▶ [Page text]
'''

Studio album by Steve Lukather
- Released: June 16, 2023
- Genres: Pop rock; melodic rock;
- Length: 35:45
- Label: The Players Club
- Producers: Joseph Williams; Trev Lukather; Steve Lukather (exec.);

Steve Lukather chronology
| I Found the Sun Again (2021) | Bridges (2023) |  |

Singles from Bridges
- "When I See You Again" Released: April 12, 2023; "Someone" Released: May 24, 2023;

= Bridges (Steve Lukather album) =

Bridges is the ninth studio album by Steve Lukather, released by The Players Club (Mascot Label Group) on June 16, 2023. The album features Toto bandmates Joseph Williams and David Paich, as well as noted alumni Simon Phillips, Leland Sklar and Shannon Forrest.

== Background ==
The album followed a lawsuit filed by Susan Porcaro-Goings (Jeff Porcaro's widow) against Lukather and David Paich, the sole directors of Toto Corporation, because she had not been paid money she believed was due her late husband's estate. As a result, Toto did not release any new studio material. In an April 2023 interview, Lukather stated "As Toto will never record another studio album, this is as close as we will get" and that he sees it "as a bridge between [his] solo music and Toto Music."

'''

▶ [Saved entries]
'''

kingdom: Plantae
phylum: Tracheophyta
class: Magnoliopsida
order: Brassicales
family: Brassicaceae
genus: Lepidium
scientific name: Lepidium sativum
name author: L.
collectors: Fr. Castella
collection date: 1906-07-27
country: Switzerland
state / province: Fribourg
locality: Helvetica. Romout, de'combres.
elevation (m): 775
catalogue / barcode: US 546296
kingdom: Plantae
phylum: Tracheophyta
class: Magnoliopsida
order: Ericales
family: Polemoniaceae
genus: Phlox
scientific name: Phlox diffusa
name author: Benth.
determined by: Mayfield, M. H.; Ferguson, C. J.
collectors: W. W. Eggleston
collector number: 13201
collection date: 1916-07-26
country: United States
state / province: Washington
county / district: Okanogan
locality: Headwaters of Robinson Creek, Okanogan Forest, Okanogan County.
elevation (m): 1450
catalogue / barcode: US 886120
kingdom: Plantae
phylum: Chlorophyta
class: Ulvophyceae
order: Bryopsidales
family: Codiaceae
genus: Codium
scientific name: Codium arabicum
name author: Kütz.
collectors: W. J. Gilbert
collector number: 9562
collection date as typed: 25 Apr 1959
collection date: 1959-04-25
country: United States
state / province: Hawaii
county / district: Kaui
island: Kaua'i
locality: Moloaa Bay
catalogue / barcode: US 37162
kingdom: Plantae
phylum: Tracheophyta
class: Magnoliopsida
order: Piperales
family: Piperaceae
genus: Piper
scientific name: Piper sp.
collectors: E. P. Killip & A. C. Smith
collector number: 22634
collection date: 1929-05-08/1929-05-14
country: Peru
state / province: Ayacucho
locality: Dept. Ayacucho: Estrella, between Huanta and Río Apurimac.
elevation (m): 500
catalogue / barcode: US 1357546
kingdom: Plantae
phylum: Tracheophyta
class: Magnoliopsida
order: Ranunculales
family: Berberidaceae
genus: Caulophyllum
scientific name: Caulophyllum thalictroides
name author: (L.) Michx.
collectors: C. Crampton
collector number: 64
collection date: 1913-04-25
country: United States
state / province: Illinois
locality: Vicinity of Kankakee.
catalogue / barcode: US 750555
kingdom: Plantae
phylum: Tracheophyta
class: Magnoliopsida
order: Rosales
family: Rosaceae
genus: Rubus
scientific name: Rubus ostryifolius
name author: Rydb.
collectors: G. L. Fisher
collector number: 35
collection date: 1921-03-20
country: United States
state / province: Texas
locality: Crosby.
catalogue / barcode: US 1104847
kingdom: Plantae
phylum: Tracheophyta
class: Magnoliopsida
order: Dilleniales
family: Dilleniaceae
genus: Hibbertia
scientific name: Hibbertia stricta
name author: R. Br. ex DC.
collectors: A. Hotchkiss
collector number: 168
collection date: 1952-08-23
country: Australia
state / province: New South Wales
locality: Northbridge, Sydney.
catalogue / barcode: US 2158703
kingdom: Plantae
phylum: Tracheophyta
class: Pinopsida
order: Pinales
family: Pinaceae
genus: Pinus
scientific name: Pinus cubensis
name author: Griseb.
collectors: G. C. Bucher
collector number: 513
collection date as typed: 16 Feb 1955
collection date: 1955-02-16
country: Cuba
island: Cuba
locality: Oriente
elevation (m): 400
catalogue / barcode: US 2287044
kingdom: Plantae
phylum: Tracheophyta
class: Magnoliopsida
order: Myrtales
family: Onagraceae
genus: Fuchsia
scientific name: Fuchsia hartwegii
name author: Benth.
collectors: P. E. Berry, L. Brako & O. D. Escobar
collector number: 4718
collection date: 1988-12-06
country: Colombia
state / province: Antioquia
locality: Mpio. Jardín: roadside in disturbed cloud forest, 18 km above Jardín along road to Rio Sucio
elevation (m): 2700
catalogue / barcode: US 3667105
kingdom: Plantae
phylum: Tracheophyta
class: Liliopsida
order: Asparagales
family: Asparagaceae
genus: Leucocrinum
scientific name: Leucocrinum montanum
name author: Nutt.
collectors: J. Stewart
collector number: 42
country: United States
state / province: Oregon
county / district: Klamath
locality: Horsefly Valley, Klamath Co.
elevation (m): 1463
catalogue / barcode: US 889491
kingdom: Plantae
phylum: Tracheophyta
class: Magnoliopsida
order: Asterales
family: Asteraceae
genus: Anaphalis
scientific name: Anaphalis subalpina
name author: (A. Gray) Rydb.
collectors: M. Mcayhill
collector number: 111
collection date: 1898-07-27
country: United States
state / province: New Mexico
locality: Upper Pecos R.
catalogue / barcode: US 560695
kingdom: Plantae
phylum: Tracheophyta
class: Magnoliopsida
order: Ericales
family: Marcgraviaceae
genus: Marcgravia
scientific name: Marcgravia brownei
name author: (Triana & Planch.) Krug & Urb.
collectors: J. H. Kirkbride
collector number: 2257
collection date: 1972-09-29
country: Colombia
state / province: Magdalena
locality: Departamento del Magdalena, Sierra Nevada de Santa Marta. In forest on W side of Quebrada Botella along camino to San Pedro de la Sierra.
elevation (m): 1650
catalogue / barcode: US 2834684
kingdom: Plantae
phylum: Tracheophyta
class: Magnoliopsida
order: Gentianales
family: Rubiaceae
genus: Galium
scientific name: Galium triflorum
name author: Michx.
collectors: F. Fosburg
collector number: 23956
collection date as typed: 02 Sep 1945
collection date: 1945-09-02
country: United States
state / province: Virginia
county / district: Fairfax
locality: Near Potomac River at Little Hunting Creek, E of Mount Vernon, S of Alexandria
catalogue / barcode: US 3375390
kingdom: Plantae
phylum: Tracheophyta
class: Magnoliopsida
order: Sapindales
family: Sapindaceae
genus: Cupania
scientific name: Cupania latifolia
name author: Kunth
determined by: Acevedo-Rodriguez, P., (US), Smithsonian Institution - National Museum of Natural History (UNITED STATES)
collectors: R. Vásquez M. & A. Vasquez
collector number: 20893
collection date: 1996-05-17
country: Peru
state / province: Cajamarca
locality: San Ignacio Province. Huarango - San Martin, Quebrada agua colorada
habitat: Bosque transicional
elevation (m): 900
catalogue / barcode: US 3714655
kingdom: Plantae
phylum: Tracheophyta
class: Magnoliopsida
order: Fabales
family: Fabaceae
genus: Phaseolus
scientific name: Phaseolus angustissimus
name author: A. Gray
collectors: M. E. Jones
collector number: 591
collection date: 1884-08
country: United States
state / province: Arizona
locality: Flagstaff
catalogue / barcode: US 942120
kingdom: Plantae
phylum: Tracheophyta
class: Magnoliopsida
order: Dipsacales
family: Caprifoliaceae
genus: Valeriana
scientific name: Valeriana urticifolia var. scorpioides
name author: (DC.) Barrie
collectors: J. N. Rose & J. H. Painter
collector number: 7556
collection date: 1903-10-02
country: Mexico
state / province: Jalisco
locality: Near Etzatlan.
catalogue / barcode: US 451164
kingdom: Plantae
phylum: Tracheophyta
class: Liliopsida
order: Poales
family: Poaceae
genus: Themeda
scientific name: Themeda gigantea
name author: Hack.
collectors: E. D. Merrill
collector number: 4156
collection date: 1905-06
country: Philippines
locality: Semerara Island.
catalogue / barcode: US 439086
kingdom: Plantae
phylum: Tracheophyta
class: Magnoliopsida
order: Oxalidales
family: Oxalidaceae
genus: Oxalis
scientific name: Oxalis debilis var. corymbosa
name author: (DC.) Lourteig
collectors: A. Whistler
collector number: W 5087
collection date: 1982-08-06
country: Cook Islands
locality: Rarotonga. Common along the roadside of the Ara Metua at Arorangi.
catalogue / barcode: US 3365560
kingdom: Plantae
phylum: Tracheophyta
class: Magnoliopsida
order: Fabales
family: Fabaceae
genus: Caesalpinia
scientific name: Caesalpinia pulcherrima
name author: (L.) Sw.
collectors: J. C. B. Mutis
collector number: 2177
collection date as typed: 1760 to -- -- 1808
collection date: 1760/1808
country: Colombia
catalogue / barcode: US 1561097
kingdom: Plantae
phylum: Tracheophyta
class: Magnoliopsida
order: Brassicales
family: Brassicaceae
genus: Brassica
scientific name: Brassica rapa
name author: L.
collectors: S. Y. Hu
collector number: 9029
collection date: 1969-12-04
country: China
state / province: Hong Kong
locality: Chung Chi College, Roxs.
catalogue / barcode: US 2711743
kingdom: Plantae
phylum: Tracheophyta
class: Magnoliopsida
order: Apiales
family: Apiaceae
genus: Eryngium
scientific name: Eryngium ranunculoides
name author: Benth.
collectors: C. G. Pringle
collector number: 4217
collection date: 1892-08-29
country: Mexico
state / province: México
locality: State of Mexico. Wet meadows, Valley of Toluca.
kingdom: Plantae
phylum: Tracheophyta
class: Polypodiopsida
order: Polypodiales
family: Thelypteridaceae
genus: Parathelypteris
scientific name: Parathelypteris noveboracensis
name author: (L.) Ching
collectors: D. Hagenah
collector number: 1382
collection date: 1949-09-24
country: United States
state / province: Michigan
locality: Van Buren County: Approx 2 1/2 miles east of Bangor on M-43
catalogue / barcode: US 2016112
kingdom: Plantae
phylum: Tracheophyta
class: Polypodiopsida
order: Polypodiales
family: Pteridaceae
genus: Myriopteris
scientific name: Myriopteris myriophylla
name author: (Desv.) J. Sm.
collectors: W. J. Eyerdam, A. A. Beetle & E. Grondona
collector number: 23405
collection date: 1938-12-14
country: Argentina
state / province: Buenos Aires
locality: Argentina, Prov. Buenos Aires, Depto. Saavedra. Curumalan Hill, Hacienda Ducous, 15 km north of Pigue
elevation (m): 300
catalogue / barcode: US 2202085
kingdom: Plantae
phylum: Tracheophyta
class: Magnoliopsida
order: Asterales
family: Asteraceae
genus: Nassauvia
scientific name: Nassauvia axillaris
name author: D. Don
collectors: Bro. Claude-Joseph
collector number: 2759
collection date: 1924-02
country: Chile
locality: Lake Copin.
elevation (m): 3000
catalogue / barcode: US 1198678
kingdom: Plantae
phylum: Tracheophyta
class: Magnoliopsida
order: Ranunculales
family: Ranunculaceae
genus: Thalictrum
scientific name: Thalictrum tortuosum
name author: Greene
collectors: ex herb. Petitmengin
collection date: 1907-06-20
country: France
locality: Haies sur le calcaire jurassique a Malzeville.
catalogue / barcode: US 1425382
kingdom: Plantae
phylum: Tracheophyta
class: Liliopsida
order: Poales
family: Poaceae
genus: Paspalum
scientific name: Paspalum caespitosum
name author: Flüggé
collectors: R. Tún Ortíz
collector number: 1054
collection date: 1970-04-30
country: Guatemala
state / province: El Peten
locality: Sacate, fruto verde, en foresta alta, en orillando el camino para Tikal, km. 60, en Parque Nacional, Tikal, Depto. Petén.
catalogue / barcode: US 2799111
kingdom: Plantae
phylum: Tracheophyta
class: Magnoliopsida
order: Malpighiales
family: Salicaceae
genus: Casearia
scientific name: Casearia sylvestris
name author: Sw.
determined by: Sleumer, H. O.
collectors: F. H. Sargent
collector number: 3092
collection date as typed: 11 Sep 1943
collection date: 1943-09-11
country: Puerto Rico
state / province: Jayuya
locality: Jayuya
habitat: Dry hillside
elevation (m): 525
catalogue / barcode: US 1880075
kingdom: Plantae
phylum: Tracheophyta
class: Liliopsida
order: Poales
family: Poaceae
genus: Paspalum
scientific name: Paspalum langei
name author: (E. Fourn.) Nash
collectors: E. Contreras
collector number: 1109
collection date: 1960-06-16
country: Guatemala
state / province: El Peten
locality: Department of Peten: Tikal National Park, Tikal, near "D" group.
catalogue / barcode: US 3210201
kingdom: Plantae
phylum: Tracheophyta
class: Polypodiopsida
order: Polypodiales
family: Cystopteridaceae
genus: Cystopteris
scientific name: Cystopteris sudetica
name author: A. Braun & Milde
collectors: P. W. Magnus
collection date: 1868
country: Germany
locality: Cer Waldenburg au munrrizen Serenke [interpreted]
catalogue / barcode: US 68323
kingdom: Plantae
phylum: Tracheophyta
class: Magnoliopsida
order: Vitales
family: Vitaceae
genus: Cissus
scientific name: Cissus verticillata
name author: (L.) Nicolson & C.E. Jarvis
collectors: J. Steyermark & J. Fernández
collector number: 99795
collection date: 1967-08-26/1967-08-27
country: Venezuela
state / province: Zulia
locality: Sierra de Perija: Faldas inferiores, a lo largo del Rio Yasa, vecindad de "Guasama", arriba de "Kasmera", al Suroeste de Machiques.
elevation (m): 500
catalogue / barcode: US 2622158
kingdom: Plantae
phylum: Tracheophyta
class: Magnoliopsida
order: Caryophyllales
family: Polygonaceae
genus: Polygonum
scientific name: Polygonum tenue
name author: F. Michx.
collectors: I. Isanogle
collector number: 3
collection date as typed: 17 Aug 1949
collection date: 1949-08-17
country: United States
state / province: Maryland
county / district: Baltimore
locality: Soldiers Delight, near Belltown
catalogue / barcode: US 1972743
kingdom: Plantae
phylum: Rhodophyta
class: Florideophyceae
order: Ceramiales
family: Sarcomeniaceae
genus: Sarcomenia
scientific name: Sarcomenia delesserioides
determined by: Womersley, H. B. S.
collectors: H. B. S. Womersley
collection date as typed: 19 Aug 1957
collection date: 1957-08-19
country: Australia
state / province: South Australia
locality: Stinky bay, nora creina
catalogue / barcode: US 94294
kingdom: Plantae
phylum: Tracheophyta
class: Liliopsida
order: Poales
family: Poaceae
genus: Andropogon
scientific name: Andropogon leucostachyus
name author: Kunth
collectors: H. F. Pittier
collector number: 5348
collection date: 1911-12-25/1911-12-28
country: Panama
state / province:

'''

▶ [Task instructions]
1/ Answer these from the article on the Bridges album:
(a) Which label released the album?
(b) Who filed the lawsuit against Lukather and David Paich?
(c) Which single from the album was released on May 24, 2023?
2/ Pick up the article on the Bridges album after its last sentence and carry it on.
The lines play no part here.

▶ [Answers for this exercise]
1/
(a) The Players Club (Mascot Label Group)
(b) Susan Porcaro-Goings, Jeff Porcaro's widow
(c) "Someone"

2/
== Track listing ==
All tracks feature Joseph Williams; with tracks 2, 3, 5, 7, and 8 featuring David Paich.

| No. | Title | Writer(s) | Length |
|---|---|---|---|
| 1. | "Far from Over" | Trevor Lukather; Steve Lukather; Joseph Williams; | 3:58 |
| 2. | "Not My Kind of People" | S. Lukather; David Paich; Williams; Stan Lynch; | 3:56 |
| 3. | "Someone" | S. Lukather; Williams; Paich; | 4:09 |
| 4. | "All Forevers Must End" | S. Lukather; Randy Goodrum; | 4:20 |
| 5. | "When I See You Again" | S. Lukather; Williams; Paich; Lynch; | 4:55 |
| 6. | "Take My Love" | Steve Maggiora; Warren Mordaunt Huart; | 5:23 |
| 7. | "Burning Bridges" | S. Lukather; Lynch; Paich; Williams; | 4:00 |
| 8. | "I'll Never Know" | S. Lukather; Williams; | 5:04 |
| Total length: |  |  | 35:45 |

== Personnel ==
- Steve Lukather – guitars (all tracks), bass (tracks 3, 5), piano (track 4), lead vocals (all tracks)
- Trev Lukather – guitars (track 1), bass (track 1), background vocals (track 1), synths (track 1)
- Joseph Williams – background vocals (all tracks), synths (tracks 1, 2, 6), keyboards (tracks 3–5, 7, 8), percussion (tracks 3, 4, 7)
- David Paich – keyboards (tracks 2, 3, 5, 7, 8)
- Steve Maggiora – keyboards (track 6), background vocals (track 6)
- Leland Sklar – bass (tracks 2, 4, 7)
- Jorgen Carlsson – bass (tracks 6, 8)
- Simon Phillips – drums (tracks 1, 2, 5, 7)
- Shannon Forrest – drums (tracks 3, 4, 6, 8)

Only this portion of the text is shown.